[Work order] Reproduce the records word for word, starting at the line that contains "Is 黎惟敬内翰自南海访余... the majority of the pie?" and ending with the last line of the records. Leave the pictures out of your answer.

Images of plotted data:

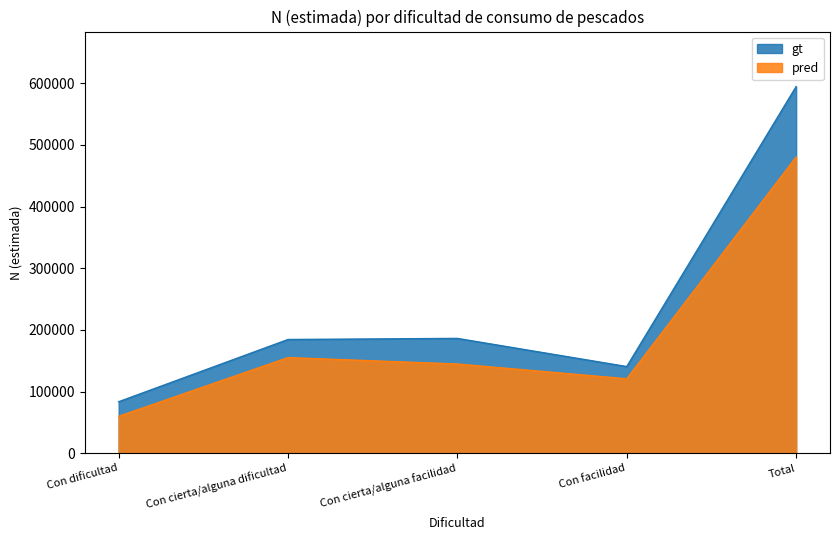

True or false: pred and gt intersect in this chart.

False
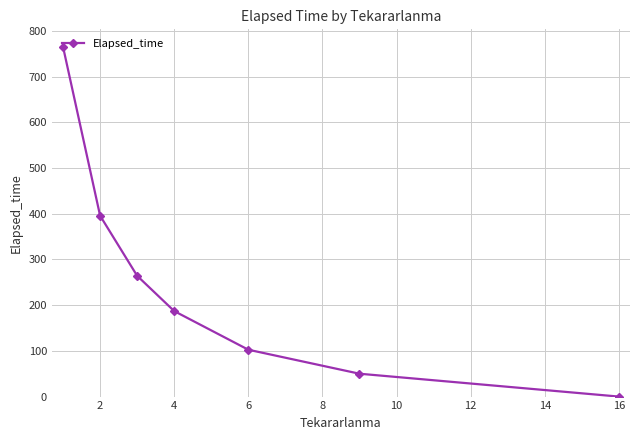

What is the value of the 3rd point from the left?

264.2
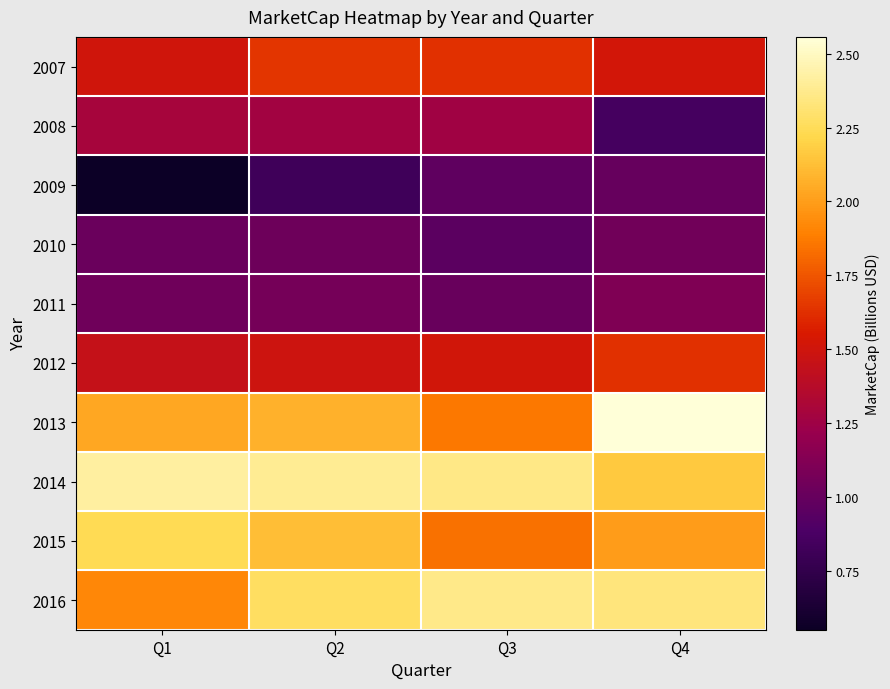

Reading left to right, list all the values displayed in this chart.

2007: Q1=1.5	Q2=1.6	Q3=1.6	Q4=1.5
2008: Q1=1.3	Q2=1.3	Q3=1.3	Q4=0.9
2009: Q1=0.6	Q2=0.8	Q3=1.0	Q4=1.0
2010: Q1=1.0	Q2=1.0	Q3=1.0	Q4=1.0
2011: Q1=1.0	Q2=1.1	Q3=1.0	Q4=1.1
2012: Q1=1.4	Q2=1.5	Q3=1.5	Q4=1.6
2013: Q1=2.0	Q2=2.1	Q3=1.9	Q4=2.6
2014: Q1=2.4	Q2=2.4	Q3=2.4	Q4=2.2
2015: Q1=2.2	Q2=2.1	Q3=1.8	Q4=2.0
2016: Q1=1.9	Q2=2.3	Q3=2.4	Q4=2.3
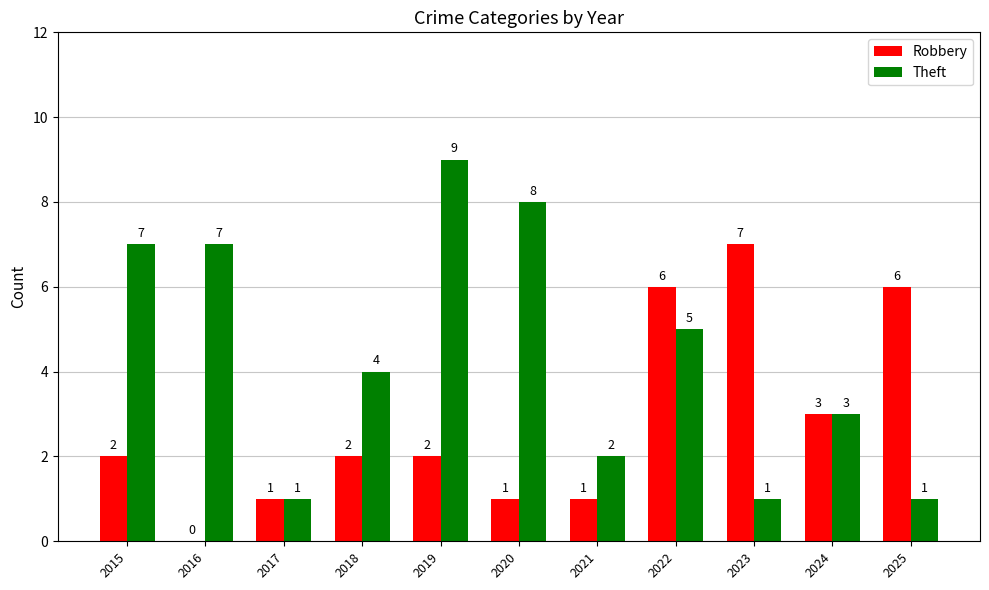

Which category has the highest value in the Robbery series?

2023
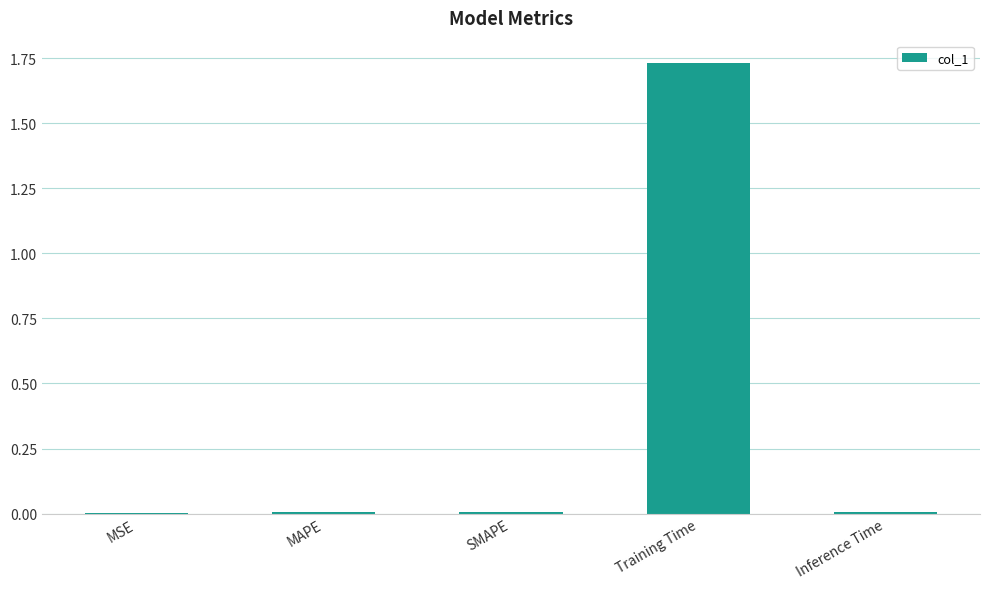

The value at MSE is 0.0. True or false?

True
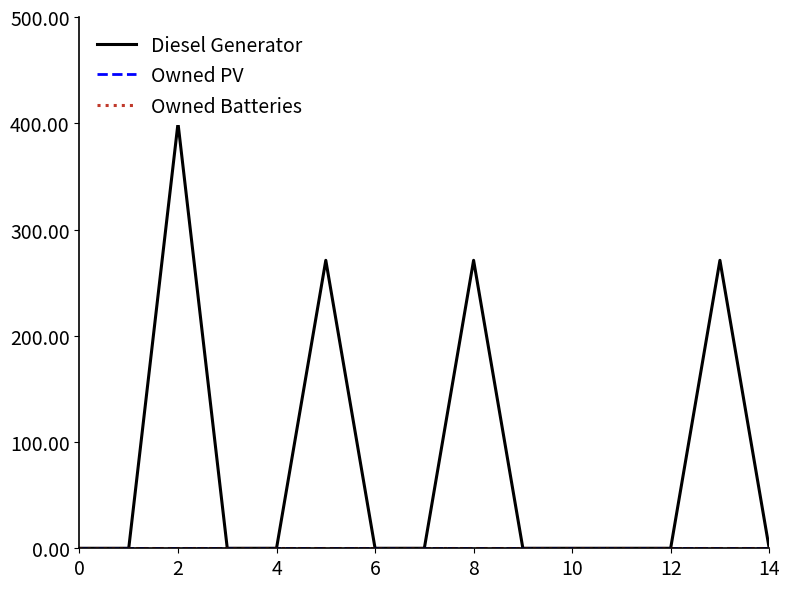

What is the label of the 5th point from the right?

10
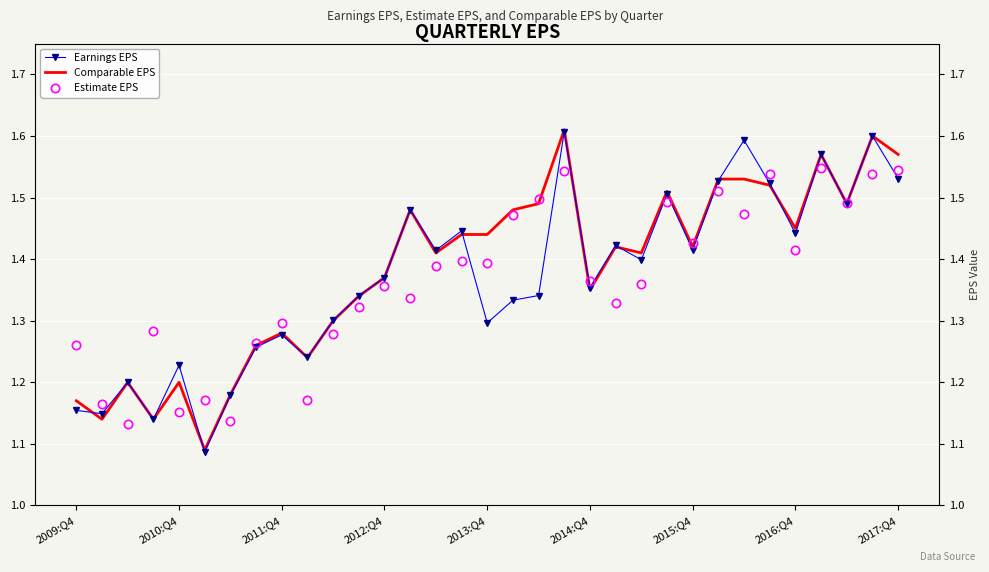

Rank the series at 2014:Q4 from highest to lowest value.

Estimate EPS, Earnings EPS, Comparable EPS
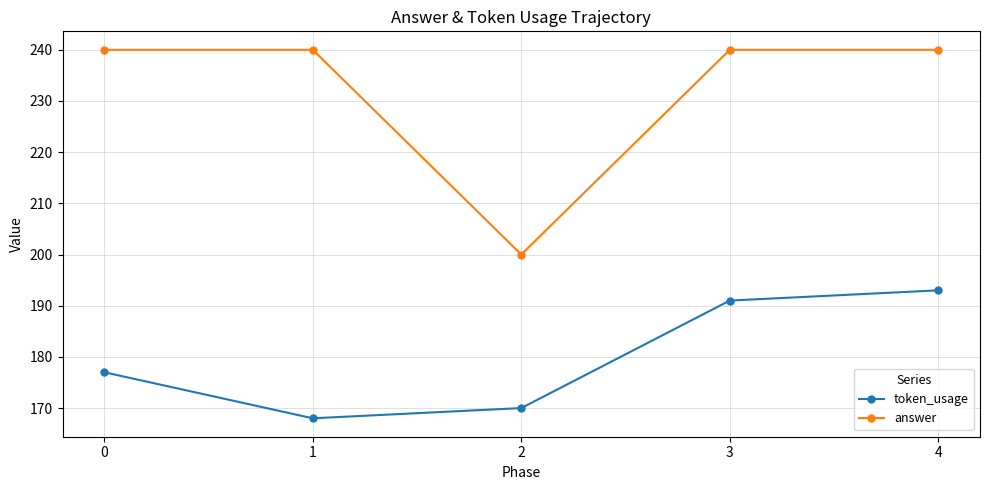

What are all the series names shown in the legend?

token_usage, answer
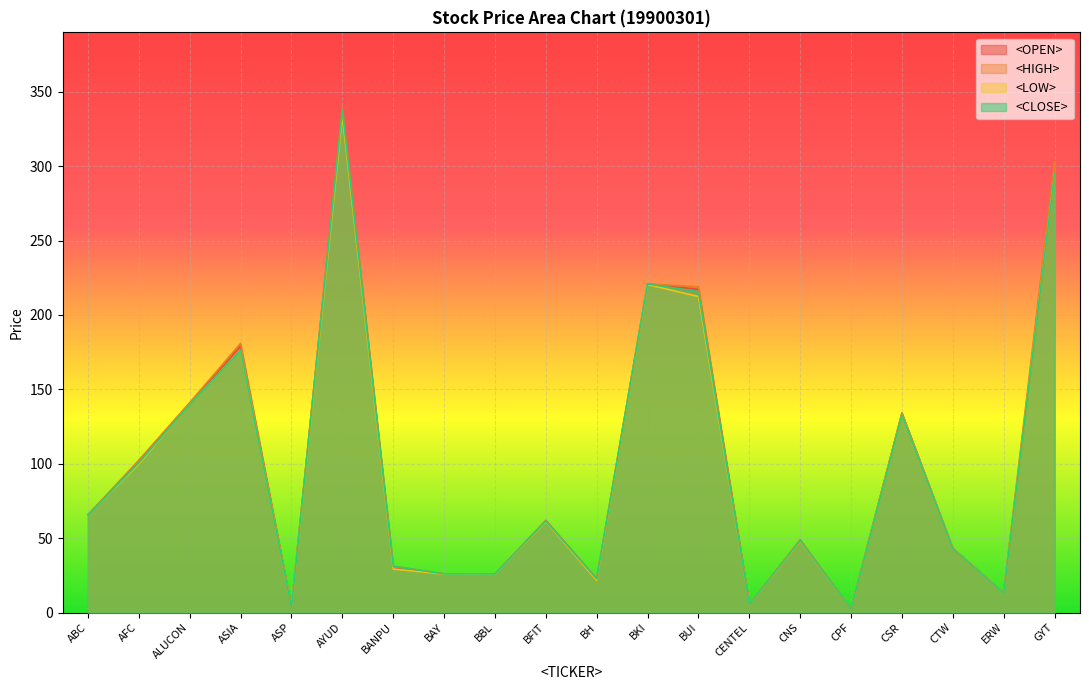

The value of <OPEN> at CENTEL is 5.6. True or false?

True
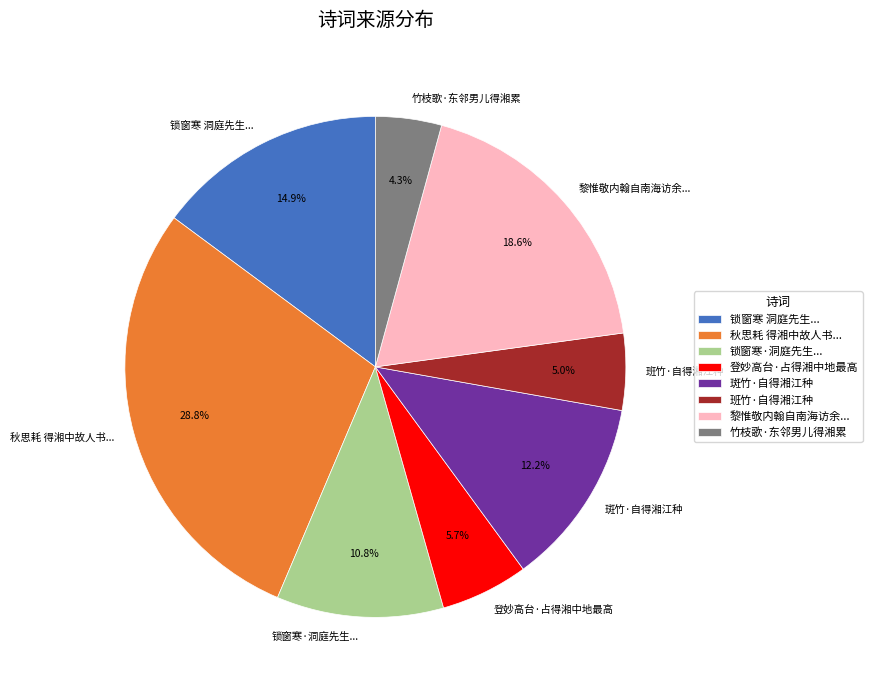

Is 黎惟敬内翰自南海访余... the majority of the pie?

No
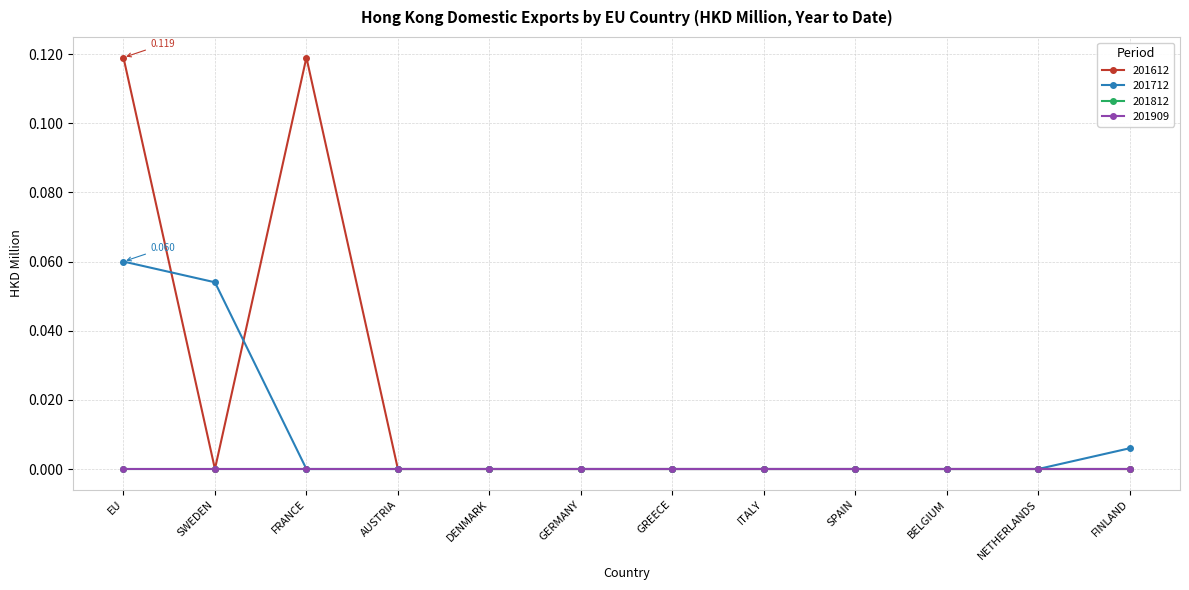

Is this an area chart (filled region under the line)?

No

[Result of the exercise]
Is 黎惟敬内翰自南海访余... the majority of the pie?

No

Is this an area chart (filled region under the line)?

No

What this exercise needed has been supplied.